Habr post in Russian explaining the purpose of Adet for https://habr.com/ru/post/599645/
gcloud auth application-default login --scopes=https://www.googleapis.com/auth/drive,https://www.googleapis.com/auth/cloud-platform,https://www.googleapis.com/auth/bigquery
Above might fail, so you can just use the
gcloud auth login --update-adc --enable-gdrive-access
gcloud config set project your_project
gcloud iam service-accounts create adet-deployment --description="adet-deployment" --display-name="adet-deployment"
Upload Demo Adet config.xls to the Google Drive and convert it to the Google Sheets format
Grant adet-deployment service account viewers access to the Google Sheets
copy tf/variables.tf.example to the variables.tf and write your infrastructure parameters
deploy the infrastructure
cd tf
terraform init
terraform apply
During the apply, some API might not be enabled yet : BigQuery DataTransfer Service. Just follow the links from terraform error report and enable required APIs and re-run apply
Sometimes you have to analyze the high-order data (averages and other), which are relying on other data. In this case,
when data is absent for some date, Adet has nothing to analyze - the is no subject for analysis. For example, if there
are no sales of particular good for some day, but in present day there was a bunch of sales, Adet will not react on this
because there is no record in timeseries. To solve this problem, you need to fill such data with zeroes (e.g. fill the
gaps). The function adet_no_gaps_view_ddl
is to help with this task.
=-=-=
* [Task set]
1 - According to the Adet setup guide, what should you do if terraform apply fails because an API such as BigQuery DataTransfer Service is not yet enabled?
2 - Please continue the Adet setup guide from its last sentence.
The records are not needed for this work.

* [Supplied entries]
=-=-=
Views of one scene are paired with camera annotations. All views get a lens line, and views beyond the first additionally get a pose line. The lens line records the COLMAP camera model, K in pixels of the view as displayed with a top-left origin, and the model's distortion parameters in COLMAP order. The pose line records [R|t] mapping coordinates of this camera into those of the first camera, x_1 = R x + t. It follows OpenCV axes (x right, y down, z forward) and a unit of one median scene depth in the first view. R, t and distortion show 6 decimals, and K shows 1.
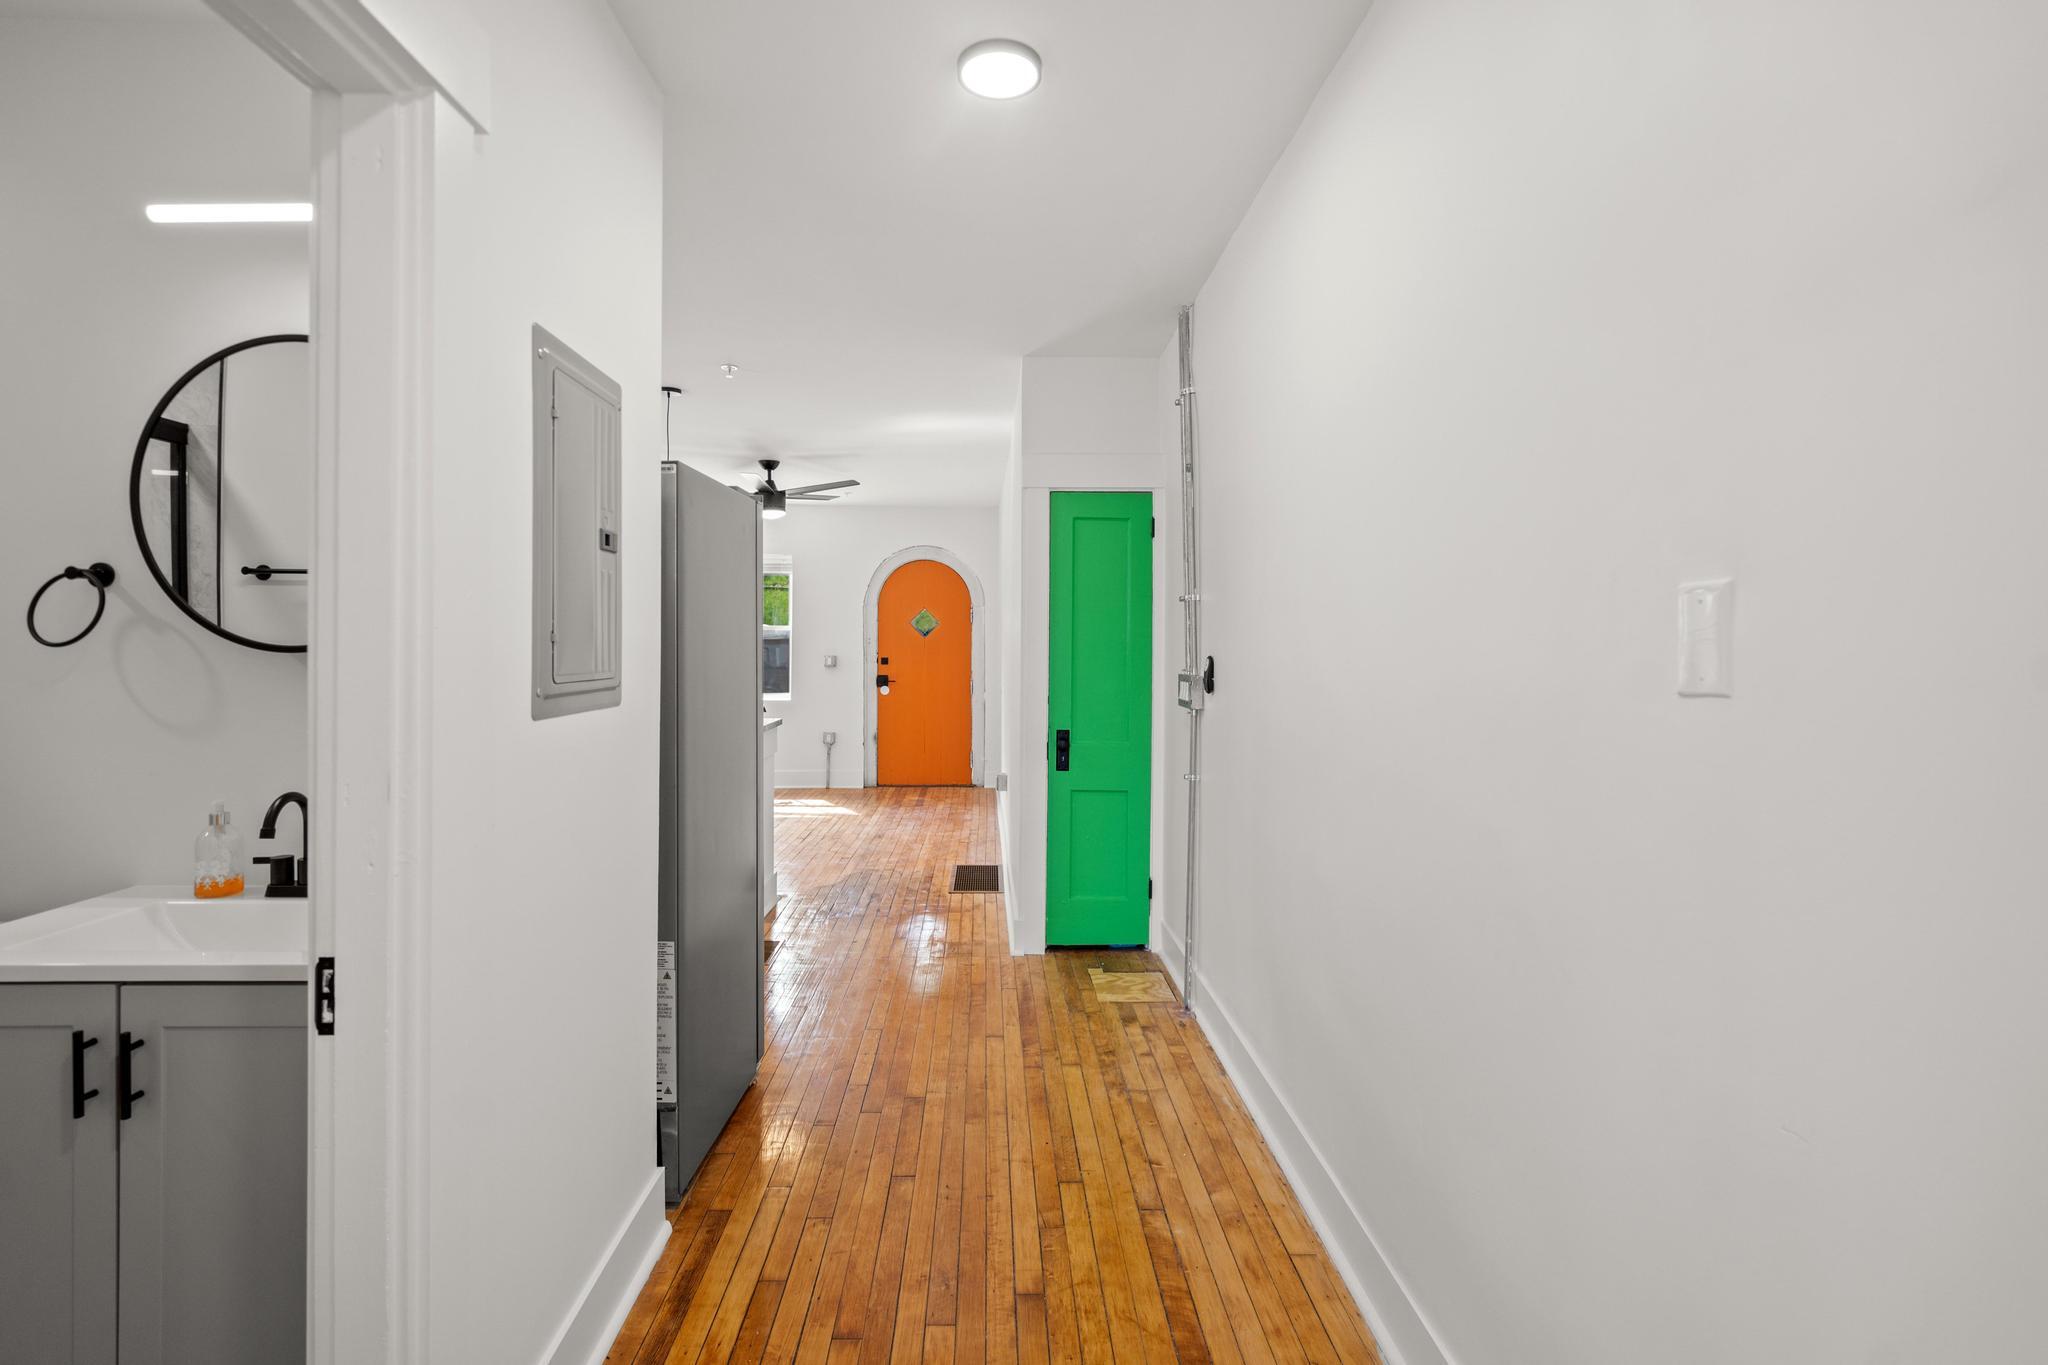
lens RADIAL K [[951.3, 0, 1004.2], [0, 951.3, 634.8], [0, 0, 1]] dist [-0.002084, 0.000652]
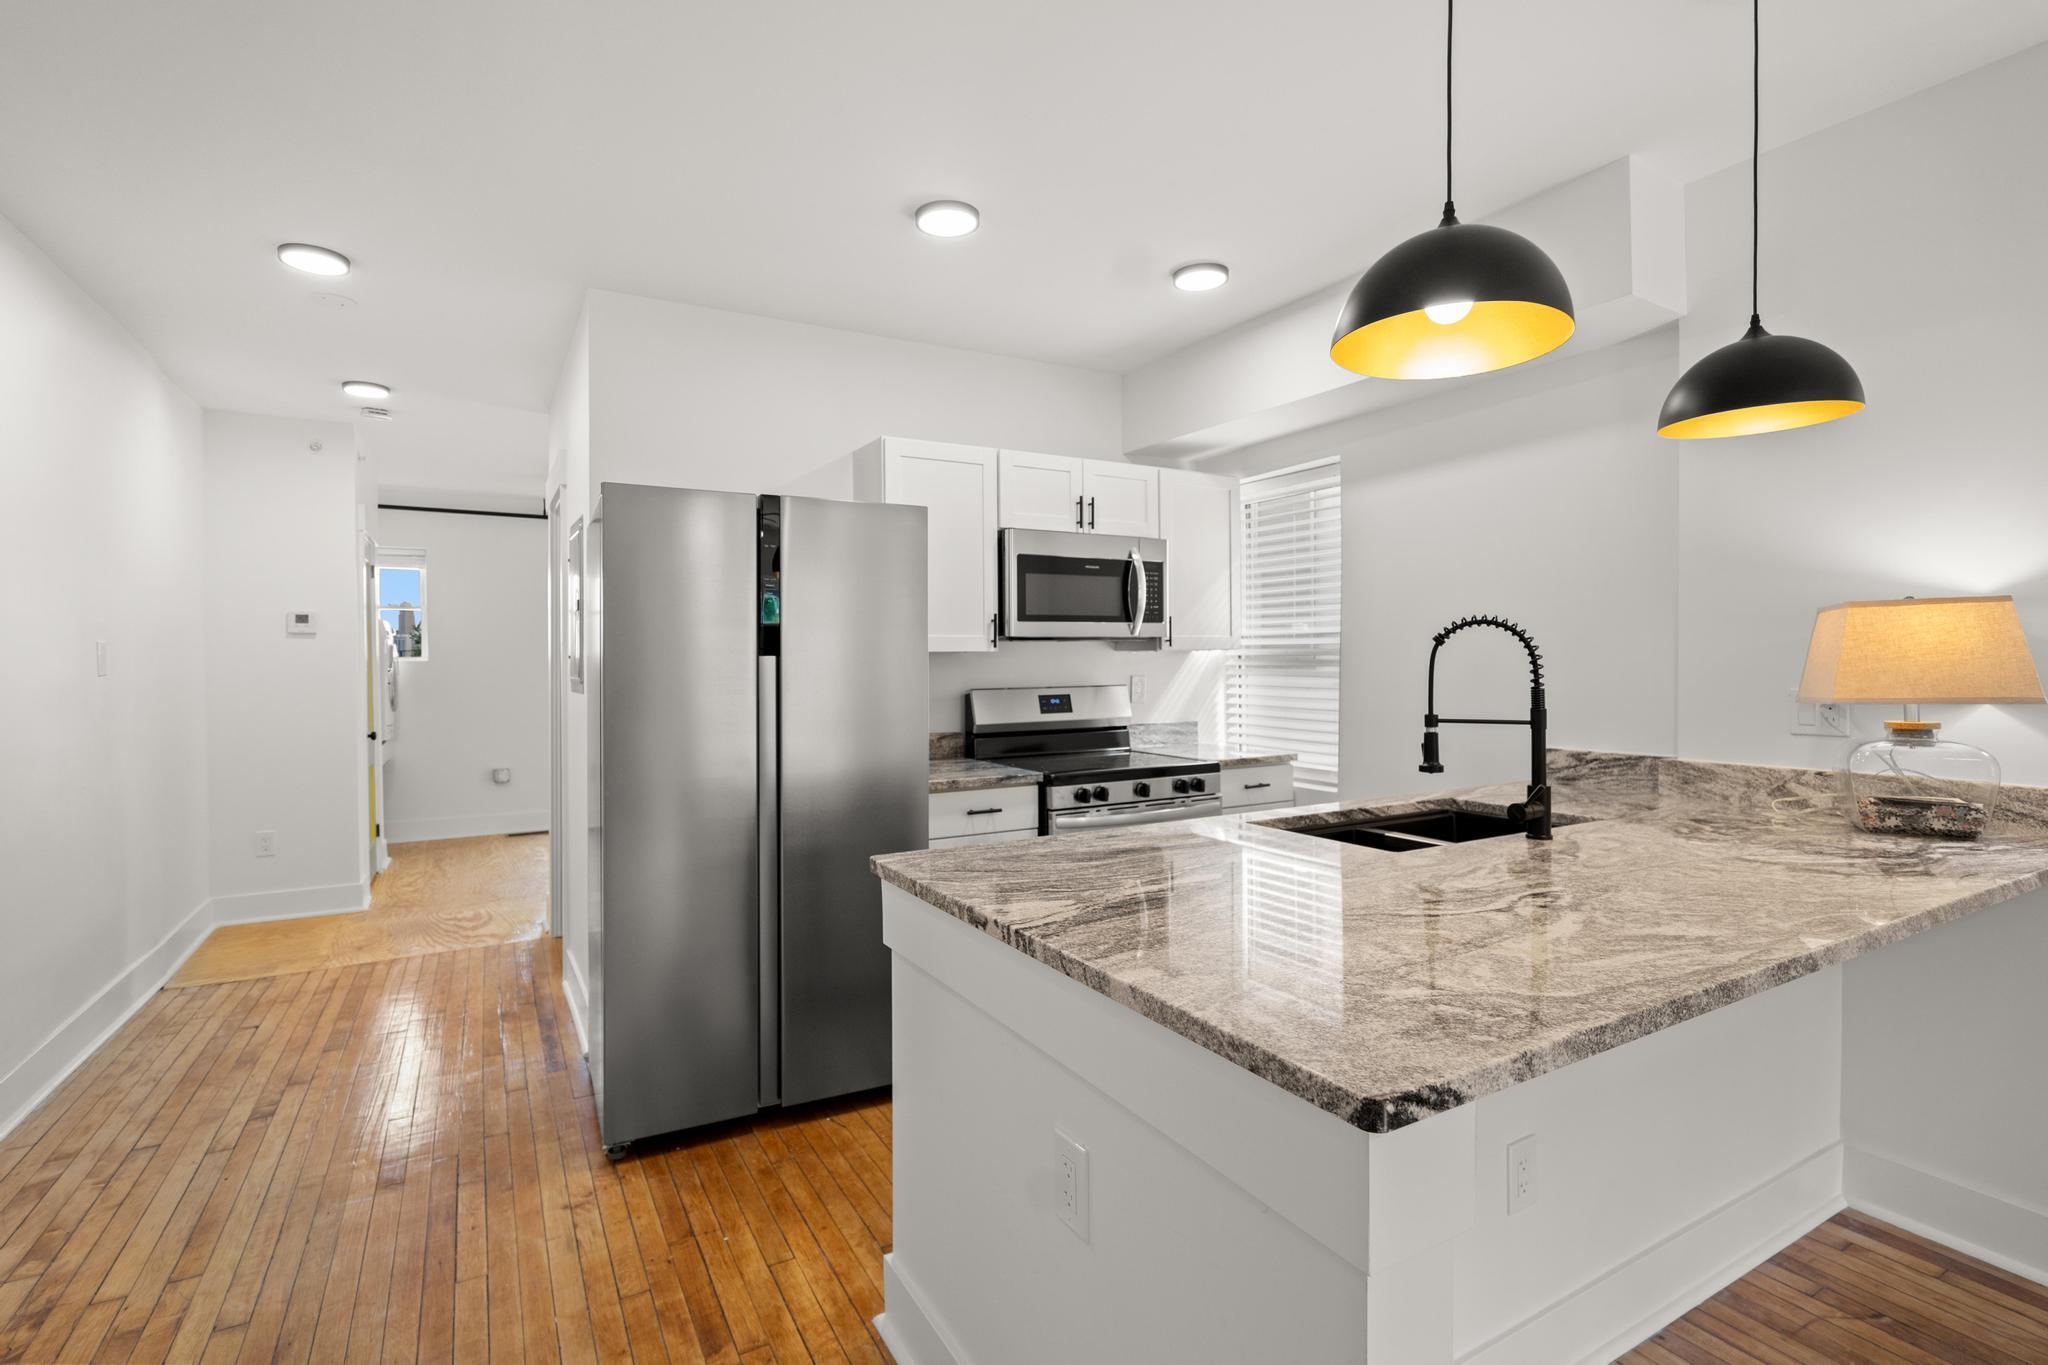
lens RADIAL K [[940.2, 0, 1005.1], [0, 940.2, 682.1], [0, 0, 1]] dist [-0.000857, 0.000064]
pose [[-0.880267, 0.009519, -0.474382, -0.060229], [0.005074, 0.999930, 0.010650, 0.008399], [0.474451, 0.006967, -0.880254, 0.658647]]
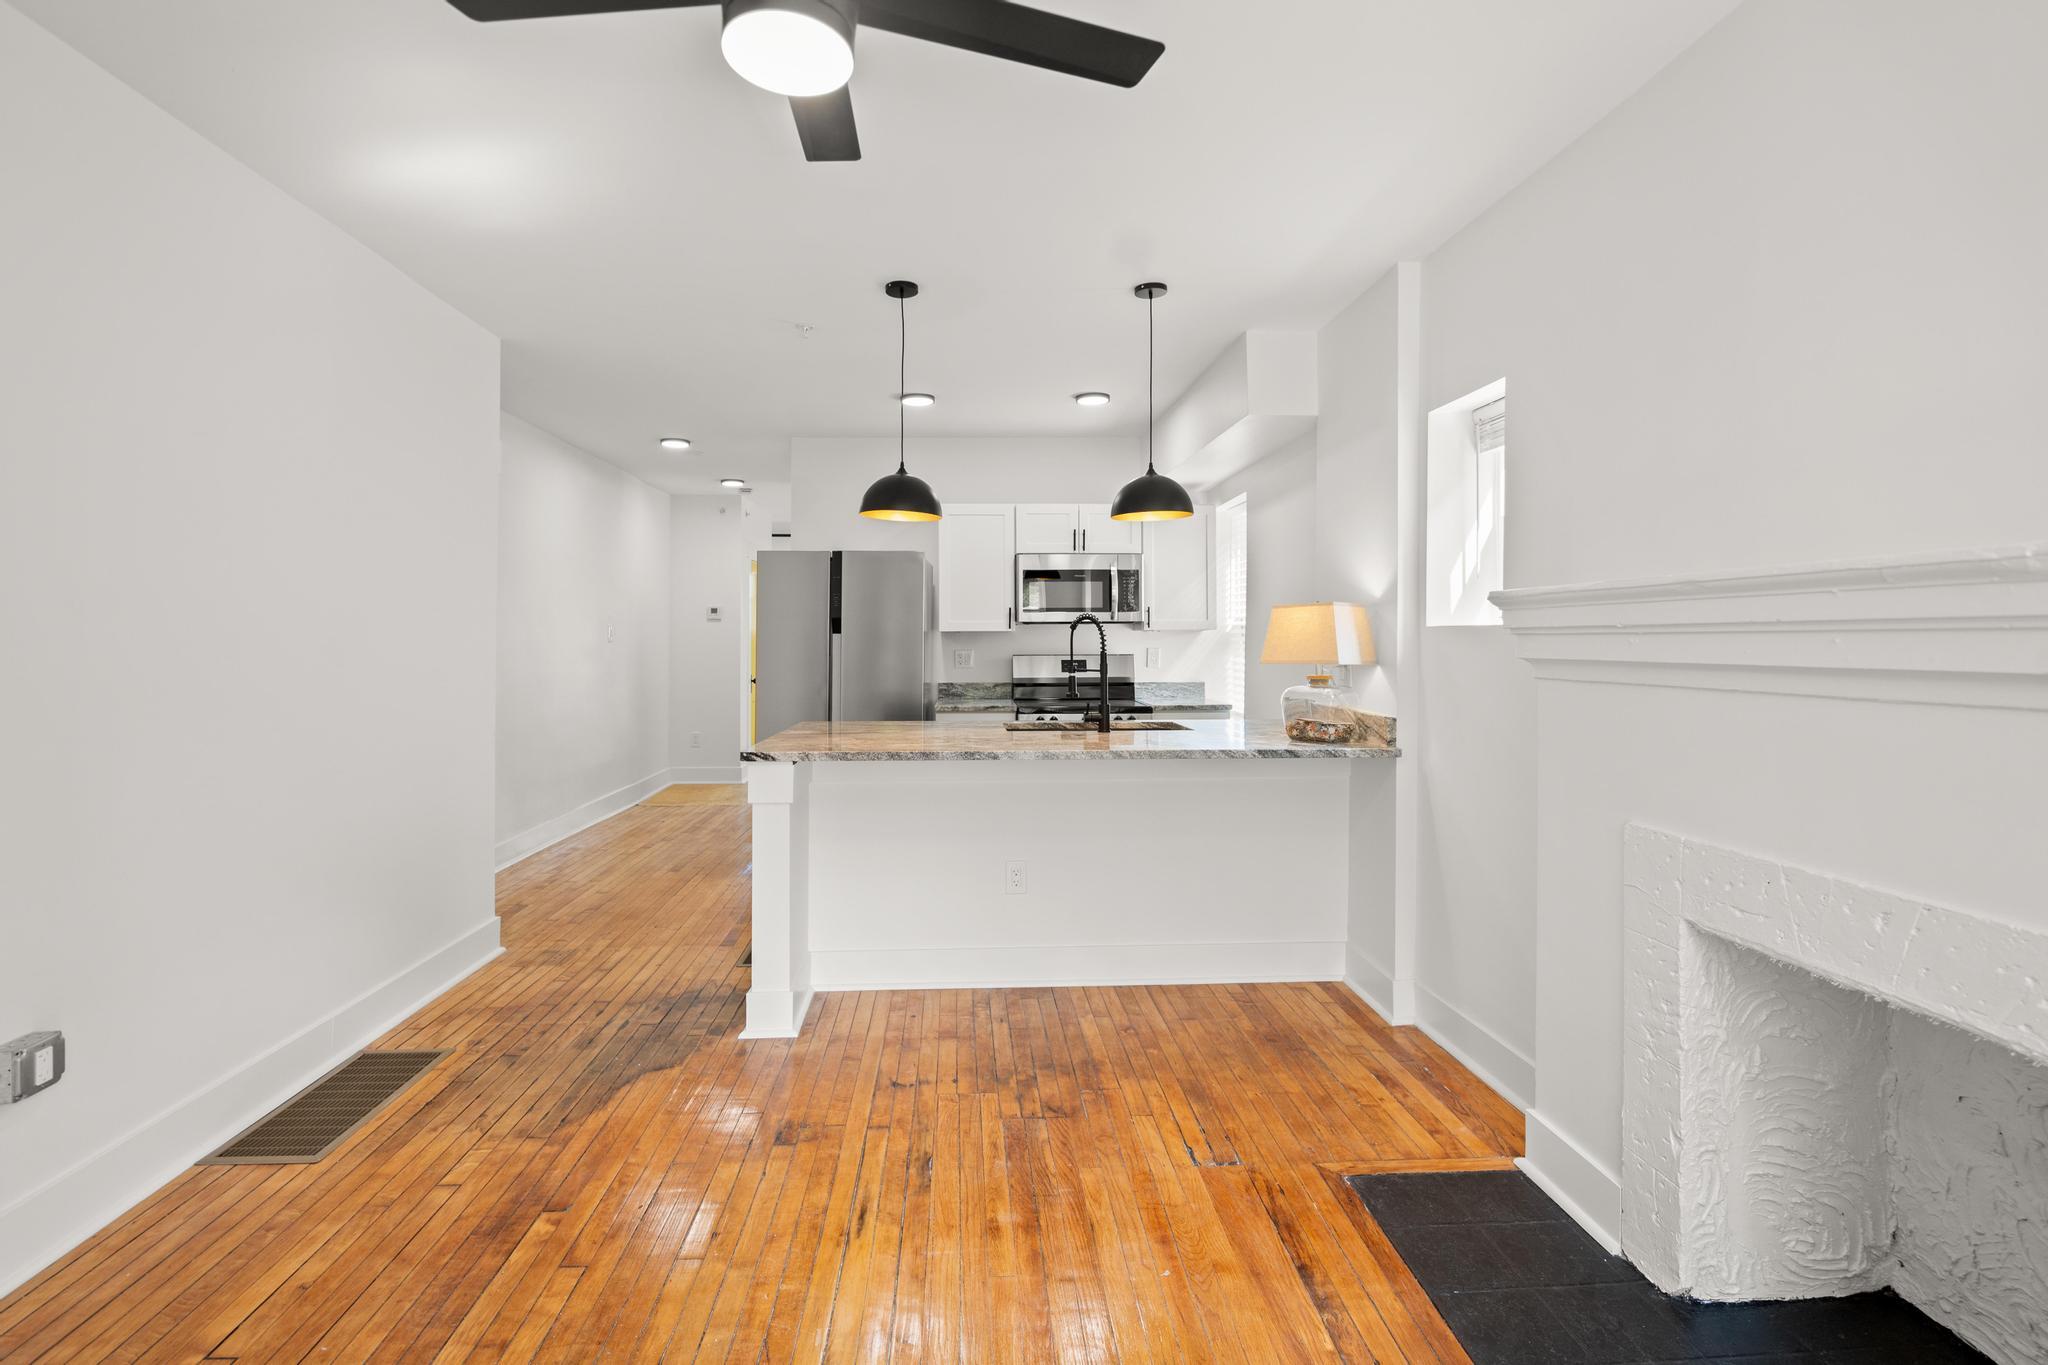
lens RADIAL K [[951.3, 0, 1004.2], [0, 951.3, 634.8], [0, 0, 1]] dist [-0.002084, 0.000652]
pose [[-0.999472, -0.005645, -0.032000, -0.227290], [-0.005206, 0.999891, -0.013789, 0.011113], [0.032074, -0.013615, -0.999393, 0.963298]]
=-=-=
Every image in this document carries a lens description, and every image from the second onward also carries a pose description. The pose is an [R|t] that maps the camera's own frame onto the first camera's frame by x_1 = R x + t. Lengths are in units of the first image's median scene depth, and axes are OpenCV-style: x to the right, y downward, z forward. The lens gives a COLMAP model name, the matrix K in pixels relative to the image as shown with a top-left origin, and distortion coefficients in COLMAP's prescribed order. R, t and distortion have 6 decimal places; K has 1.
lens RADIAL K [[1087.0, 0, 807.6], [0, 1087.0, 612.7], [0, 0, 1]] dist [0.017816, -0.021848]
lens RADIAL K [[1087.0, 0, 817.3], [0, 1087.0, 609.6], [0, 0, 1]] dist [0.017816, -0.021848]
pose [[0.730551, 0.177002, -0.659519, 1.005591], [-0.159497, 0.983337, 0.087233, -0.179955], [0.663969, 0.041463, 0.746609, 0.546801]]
=-=-=
* [Responses in order]
1 - Follow the links in the terraform error report, enable the required APIs, and re-run apply.

2 -
The call example:
select adet.adet_no_gaps_view_ddl("GroupingColumn1, GroupingColumn2", "metric_column", "date_column", min_metric, 'data_source').ddl
Will return the DDL for the view where data are grouped by GroupingColumn1 and GroupingColumn2, with gaps in metric_column, filled with zeros in each group.
Lower-order metric in some groups might not be worthy to analyze. When for some good you run 1K sales/daily,
and for others - 1-3 in week, it could be good choice to remove
these low-sale groups from the analysis for the matter of saving money on ML charges and reduce type 1 errors amount.
But, when some outsider became high-seller, it should be analyzed. For such case, the min_metric
argument is used.
Specify the minimum metric to include in the analysis.
When metric in some group reaches the minimum threshold, all past metrics in timeline for this group will be included.
module "adet" {
source = "git::https://github.com/GFNRussia/bq-adet.git//tf"
dataset_id = "adet"
location = "EU" #or another location
config_file_id = "https://docs.google.com/spreadsheets/d/rest of the sheets url"
project_id = "google project id"
region = "europe-west1"
service_account_email = "adet-deployment@YOURPROJECTID.iam.gserviceaccount.com"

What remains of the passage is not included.